With 200 million worldwide viewers, the Eurovision Song Contest is a staggering production defined by its complexity and sheer scale. Featuring elaborate set designs customized for each of the competitors and a vast number of moving elements, the organizers needed technology that worked seamlessly together to deliver an exceptional experience for the home viewers and the 10,000-strong live crowd in Vienna's Wiener Stadthalle arena. This year's selection for live audio reproduction was a Meyer Sound LYON linear sound reinforcement system.
"LYON was chosen for this prestigious event because it offers exceptional vocal quality, musical transparency, and high headroom," says system designer Stefan Schlögl of Vienna-based Sound Art Service (SAS), which provided the system for the event. "The LYON arrays were very precise and worked extremely well. You could clearly hear any changes we made in the EQ."
Impeccable audio quality and precise pattern control were critical. To assure that the stringent requirements were met, 44 LYON linear line array loudspeakers and 12 1100-LFC low-frequency control elements were deployed, with a Galileo loudspeaker management system with four Galileo 616 and six Galileo Callisto 616 array processors for system drive and optimization. Onstage foldback was provided by six MJF-210, two MJF-212A, and 14 UM-1P stage monitors.
The auxiliary fill, delay, and VIP systems comprised 24 M'elodie line array loudspeakers; six JM-1P arrayable loudspeakers; six CQ-1, six UPQ-1P, eight UPM-1P, 18 UPA-1P, eight MSL-2, 18 MSL-4, and four MSL-6 loudspeakers; eight UPJ-1P and six UPJunior VariO loudspeakers; and 10 700-HP subwoofers. Equipment supply for the LYON and 1100-LFC systems came from Senec, Slovakia-based Amex Audio, with coordination by Igor Dem?ák and Bra?o Bèreš.

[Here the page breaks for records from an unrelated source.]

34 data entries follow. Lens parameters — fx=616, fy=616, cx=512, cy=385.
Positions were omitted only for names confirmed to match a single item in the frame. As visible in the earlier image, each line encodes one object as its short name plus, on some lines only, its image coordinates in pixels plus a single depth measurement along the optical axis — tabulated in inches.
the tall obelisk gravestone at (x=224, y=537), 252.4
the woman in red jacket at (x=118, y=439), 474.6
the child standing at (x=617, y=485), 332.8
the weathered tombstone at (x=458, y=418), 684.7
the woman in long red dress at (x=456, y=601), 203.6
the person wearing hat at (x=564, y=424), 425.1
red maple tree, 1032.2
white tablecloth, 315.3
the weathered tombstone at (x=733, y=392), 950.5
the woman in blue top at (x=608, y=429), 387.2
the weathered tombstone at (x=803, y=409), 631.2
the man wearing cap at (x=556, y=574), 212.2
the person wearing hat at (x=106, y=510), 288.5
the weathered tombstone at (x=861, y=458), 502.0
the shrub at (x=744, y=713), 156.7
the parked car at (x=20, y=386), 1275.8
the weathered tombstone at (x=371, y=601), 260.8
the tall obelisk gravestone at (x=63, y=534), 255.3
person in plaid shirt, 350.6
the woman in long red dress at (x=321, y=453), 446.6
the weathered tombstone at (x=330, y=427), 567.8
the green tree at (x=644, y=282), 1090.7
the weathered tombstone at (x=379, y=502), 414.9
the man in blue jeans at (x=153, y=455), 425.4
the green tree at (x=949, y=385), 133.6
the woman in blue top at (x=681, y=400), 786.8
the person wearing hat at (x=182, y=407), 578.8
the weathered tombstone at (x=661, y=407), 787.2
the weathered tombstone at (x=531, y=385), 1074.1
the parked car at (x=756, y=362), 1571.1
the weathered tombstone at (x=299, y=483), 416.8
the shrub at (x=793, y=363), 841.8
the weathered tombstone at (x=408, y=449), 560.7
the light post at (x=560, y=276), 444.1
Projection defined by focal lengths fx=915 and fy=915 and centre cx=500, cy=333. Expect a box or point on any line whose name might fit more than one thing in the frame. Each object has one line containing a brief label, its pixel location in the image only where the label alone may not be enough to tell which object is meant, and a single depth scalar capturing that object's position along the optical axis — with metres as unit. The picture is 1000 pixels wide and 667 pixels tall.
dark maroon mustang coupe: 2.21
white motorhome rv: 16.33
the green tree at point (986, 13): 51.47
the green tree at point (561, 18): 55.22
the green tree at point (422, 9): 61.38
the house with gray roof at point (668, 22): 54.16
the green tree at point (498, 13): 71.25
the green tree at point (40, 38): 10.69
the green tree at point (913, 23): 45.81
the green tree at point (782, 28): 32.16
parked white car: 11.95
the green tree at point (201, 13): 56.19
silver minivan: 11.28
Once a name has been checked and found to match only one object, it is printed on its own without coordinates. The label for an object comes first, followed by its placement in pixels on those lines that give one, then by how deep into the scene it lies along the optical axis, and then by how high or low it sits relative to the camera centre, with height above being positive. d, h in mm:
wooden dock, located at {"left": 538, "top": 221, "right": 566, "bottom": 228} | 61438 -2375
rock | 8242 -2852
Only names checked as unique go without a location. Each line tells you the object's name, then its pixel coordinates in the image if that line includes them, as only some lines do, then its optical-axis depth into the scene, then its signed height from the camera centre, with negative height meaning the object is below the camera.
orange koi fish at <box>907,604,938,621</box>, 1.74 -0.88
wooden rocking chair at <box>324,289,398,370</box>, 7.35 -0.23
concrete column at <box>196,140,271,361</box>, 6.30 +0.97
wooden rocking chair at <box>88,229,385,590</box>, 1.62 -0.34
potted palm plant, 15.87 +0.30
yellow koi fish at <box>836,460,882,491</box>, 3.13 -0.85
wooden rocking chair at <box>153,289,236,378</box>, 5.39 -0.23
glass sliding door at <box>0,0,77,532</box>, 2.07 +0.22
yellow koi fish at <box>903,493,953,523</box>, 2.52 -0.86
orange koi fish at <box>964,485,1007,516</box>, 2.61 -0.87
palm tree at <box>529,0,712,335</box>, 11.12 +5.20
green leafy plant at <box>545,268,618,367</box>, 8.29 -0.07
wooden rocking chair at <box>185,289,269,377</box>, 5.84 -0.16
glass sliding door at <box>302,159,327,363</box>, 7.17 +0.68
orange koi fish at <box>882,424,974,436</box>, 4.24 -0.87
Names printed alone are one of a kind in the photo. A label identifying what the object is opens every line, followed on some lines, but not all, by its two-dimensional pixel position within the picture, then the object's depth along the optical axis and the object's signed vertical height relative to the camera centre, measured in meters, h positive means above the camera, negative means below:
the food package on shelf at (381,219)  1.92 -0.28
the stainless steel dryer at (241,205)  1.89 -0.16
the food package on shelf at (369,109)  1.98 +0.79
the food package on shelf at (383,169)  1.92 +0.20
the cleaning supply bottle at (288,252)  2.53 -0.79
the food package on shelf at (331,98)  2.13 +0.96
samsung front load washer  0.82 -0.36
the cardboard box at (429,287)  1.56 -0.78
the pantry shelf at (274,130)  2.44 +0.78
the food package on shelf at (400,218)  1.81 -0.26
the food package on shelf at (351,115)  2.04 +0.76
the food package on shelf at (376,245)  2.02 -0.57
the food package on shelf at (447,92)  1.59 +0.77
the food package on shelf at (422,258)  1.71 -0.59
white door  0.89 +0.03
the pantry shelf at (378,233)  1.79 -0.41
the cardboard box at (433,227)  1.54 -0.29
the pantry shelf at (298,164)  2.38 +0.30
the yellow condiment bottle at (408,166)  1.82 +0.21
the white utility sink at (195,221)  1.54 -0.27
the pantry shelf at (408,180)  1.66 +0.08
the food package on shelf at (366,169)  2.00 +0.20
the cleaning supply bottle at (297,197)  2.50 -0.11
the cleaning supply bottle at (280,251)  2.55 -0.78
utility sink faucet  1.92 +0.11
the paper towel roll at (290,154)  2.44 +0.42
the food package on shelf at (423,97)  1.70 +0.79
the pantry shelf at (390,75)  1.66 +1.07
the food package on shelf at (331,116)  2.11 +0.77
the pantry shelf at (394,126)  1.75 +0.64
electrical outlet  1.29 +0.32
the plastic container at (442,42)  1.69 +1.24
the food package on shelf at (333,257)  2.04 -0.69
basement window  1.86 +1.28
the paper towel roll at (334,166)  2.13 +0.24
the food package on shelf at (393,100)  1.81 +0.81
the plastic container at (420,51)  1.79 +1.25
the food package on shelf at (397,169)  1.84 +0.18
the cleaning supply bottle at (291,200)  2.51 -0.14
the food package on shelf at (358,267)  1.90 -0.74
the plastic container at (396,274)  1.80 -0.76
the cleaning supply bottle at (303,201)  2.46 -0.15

The broadcast restrictions created a number of challenges. "The most difficult requirement was the height requirement of the arrays, 12 meters above the floor," says Schlögl. "Uniform coverage in front of the stage was not easy, but the LYON and JM-1Ps provided a seamless solution."
Front-end system components included Sennheiser digital 9000 wireless microphone systems and MIDAS PRO6 and PRO9 digital mixing consoles for main and music mixes, respectively. Monitors were mixed on MIDAS PRO X consoles, while the broadcast feed was mixed on four Lawo mc²66 consoles.
Broadcast annually since 1956, the Eurovision Song Contest is one of the longest-running television programs in the world. More than 40 countries participated in the 2015 contest, produced by ORF (Österreichischer Rundfunk/Austrian Public Broadcasting). The final three shows were televised to hundreds of millions internationally.